Quelling the Myths - Objective Data Brings Clarity

By going online to search for public commentary regarding Event Data Recorders, or EDRs, you will find many negative opinions. Many of which suffer from a misunderstanding of what data is collected, how this data can be used, and who is using it.

EDRs collect a myriad of pertinent information--pre and post accident--to help clarify what occurred on the roadway. These data points are what a vehicle’s safety system calculates--at a very high rate of speed--in order to decide to hold or deploy the airbags during a collision. After an event occurs, a snapshot of this data is saved for review.
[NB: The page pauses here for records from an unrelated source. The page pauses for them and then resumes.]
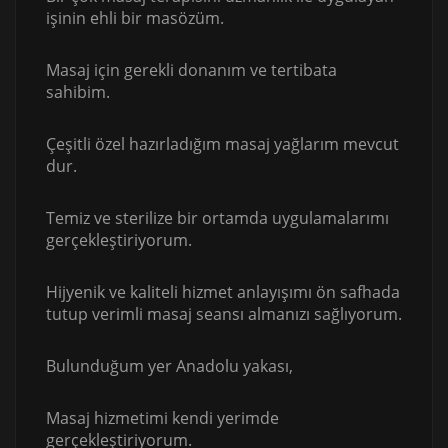
işinin ehli bir masözüm.
Masaj için gerekli donanım ve tertibata
sahibim.
Çeşitli özel hazırladığım masaj yağlarım mevcut
dur.
Temiz ve sterilize bir ortamda uygulamalarımı
gerçekleştiriyorum.
Hijyenik ve kaliteli hizmet anlayışımı ön safhada
tutup verimli masaj seansı almanızı sağlıyorum.
Bulunduğum yer Anadolu yakası,
Masaj hizmetimi kendi yerimde
gerçekleştiriyorum.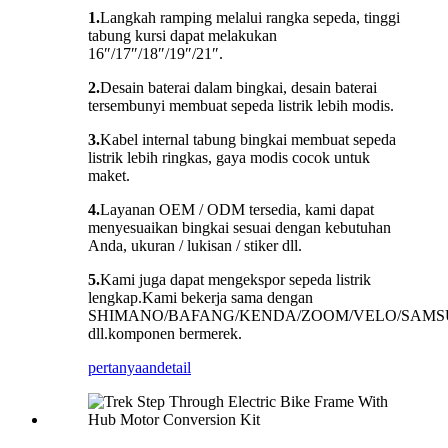
1.
Langkah ramping melalui rangka sepeda, tinggi
tabung kursi dapat melakukan
16″/17″/18″/19″/21″.
2.
Desain baterai dalam bingkai, desain baterai
tersembunyi membuat sepeda listrik lebih modis.
3.
Kabel internal tabung bingkai membuat sepeda
listrik lebih ringkas, gaya modis cocok untuk
maket.
4.
Layanan OEM / ODM tersedia, kami dapat
menyesuaikan bingkai sesuai dengan kebutuhan
Anda, ukuran / lukisan / stiker dll.
5.
Kami juga dapat mengekspor sepeda listrik
lengkap.Kami bekerja sama dengan
SHIMANO/BAFANG/KENDA/ZOOM/VELO/SAMS
dll.komponen bermerek.
pertanyaan
detail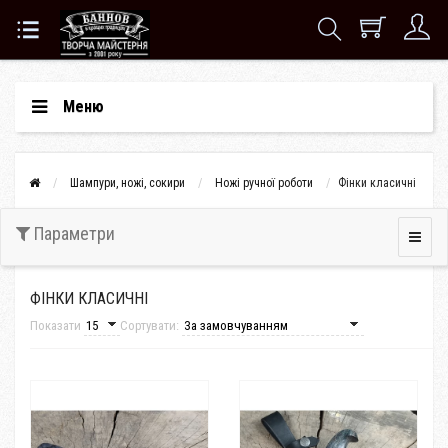
Меню
Шампури, ножі, сокири
Ножі ручної роботи
Фінки класичні
Параметри
ФІНКИ КЛАСИЧНІ
Показати
Сортувати: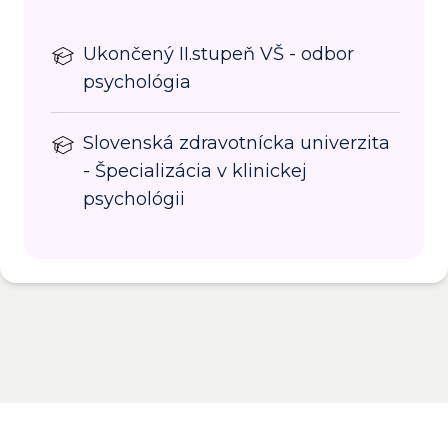
Ukončený II.stupeň VŠ - odbor
psychológia
Slovenská zdravotnícka univerzita
- Špecializácia v klinickej
psychológii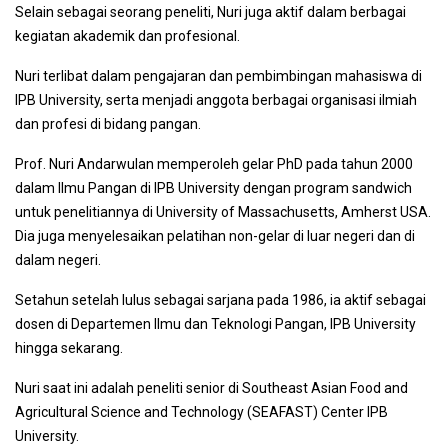
Selain sebagai seorang peneliti, Nuri juga aktif dalam berbagai
kegiatan akademik dan profesional.
Nuri terlibat dalam pengajaran dan pembimbingan mahasiswa di
IPB University, serta menjadi anggota berbagai organisasi ilmiah
dan profesi di bidang pangan.
Prof. Nuri Andarwulan memperoleh gelar PhD pada tahun 2000
dalam Ilmu Pangan di IPB University dengan program sandwich
untuk penelitiannya di University of Massachusetts, Amherst USA.
Dia juga menyelesaikan pelatihan non-gelar di luar negeri dan di
dalam negeri.
Setahun setelah lulus sebagai sarjana pada 1986, ia aktif sebagai
dosen di Departemen Ilmu dan Teknologi Pangan, IPB University
hingga sekarang.
Nuri saat ini adalah peneliti senior di Southeast Asian Food and
Agricultural Science and Technology (SEAFAST) Center IPB
University.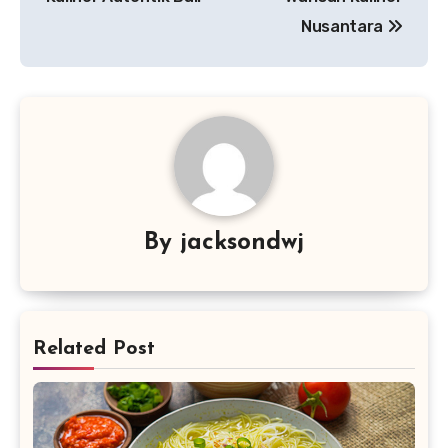
Nusantara
By
jacksondwj
Related Post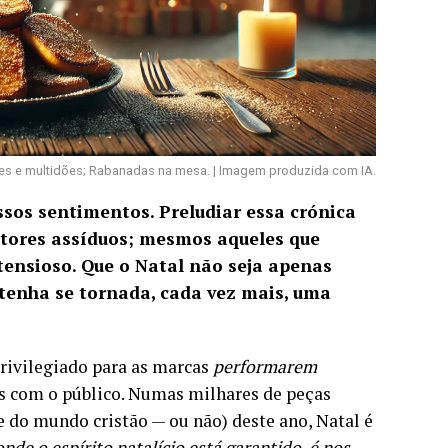
ões e multidões; Rabanadas na mesa. | Imagem produzida com IA.
sos sentimentos. Preludiar essa crónica
eitores assíduos; mesmos aqueles que
tensioso. Que o Natal não seja apenas
tenha se tornada, cada vez mais, uma
privilegiado para as marcas
performarem
ões com o público. Numas milhares de peças
 do mundo cristão — ou não) deste ano, Natal é
onde o espírito natalício está garantido, é nos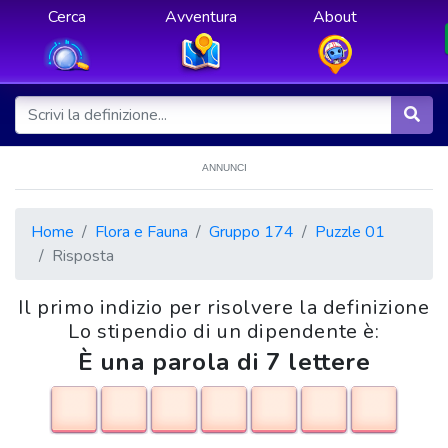
Cerca
Avventura
About
ANNUNCI
Home
Flora e Fauna
Gruppo 174
Puzzle 01
Risposta
Il primo indizio per risolvere la definizione
Lo stipendio di un dipendente è:
È una parola di 7 lettere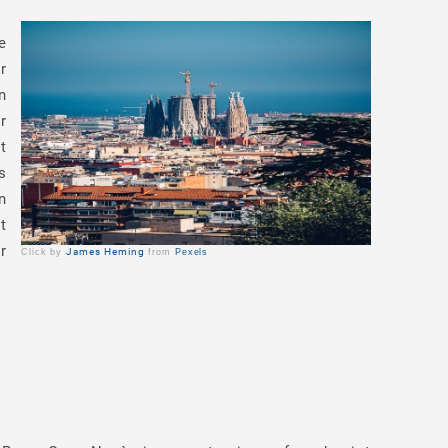
e
r
n
r
t
s
n
t
r
James Heming
Click by
from
Pexels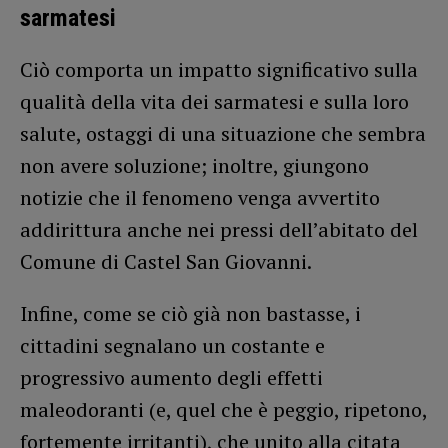
sarmatesi
Ciò comporta un impatto significativo sulla
qualità della vita dei sarmatesi e sulla loro
salute, ostaggi di una situazione che sembra
non avere soluzione; inoltre, giungono
notizie che il fenomeno venga avvertito
addirittura anche nei pressi dell’abitato del
Comune di Castel San Giovanni.
Infine, come se ciò già non bastasse, i
cittadini segnalano un costante e
progressivo aumento degli effetti
maleodoranti (e, quel che è peggio, ripetono,
fortemente irritanti), che unito alla citata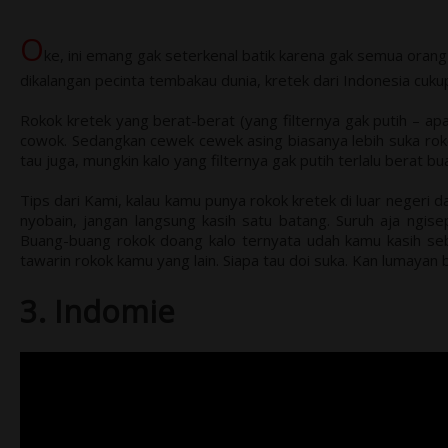
O
ke, ini emang gak seterkenal batik karena gak semua oran
dikalangan pecinta tembakau dunia, kretek dari Indonesia cukup
Rokok kretek yang berat-berat (yang filternya gak putih – apa
cowok. Sedangkan cewek cewek asing biasanya lebih suka roko
tau juga, mungkin kalo yang filternya gak putih terlalu berat b
Tips dari Kami, kalau kamu punya rokok kretek di luar negeri
nyobain, jangan langsung kasih satu batang. Suruh aja ngise
Buang-buang rokok doang kalo ternyata udah kamu kasih seb
tawarin rokok kamu yang lain. Siapa tau doi suka. Kan lumayan b
3. Indomie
Although, to many, what is not recorded may be more important.

This is not an all-inclusive list, but items that are not recorded by an EDR include: occupant or cabin audio, GPS location, in-cabin or exterior video, radio status or volume, cell phone syncing or usage, door lock position, window position, blinker usage, etc. Some of these telematic and informatic data points are actually recorded by other systems and are not accessible with EDR equipment.

An EDR is neither a Cockpit Voice Recorder nor a long-term driver recording device.

An EDR only tracks specific situational inputs seconds before an event. It tracks data such as occupant weight, seat position and seat belt usage to calculate an advanced airbag deployment.

The data collected by an EDR is objective, scientifically sound, and has been used for years in product liability, fatality, and multi-million dollar accidents[1]. Although eye witness statements are admissible in court as evidence, they can be unreliable. For example, imagine two individuals are standing face-to-face with one another. On the ground one draws a 6, or is it a 9? Eye witness statements can be subjective, depending on a person’s perspective.

Auto accidents happen very quickly and trying to identify who is negligent, and furthermore liable, can be difficult. Every accident involves a variety of influential factors making every accident unique. When you introduce objective data, you introduce clarity. Instead of arguing about things that are unknown, you now have known data points to quantify and help identify negligence. When one is better informed, you make better decisions.

The decisions made by legal and insurance professionals in the aftermath of an auto accident can be life altering for those involved. If a person is wrongfully accused regarding his/her actions during an accident, data retrieved from an EDR can prove which driver is at fault.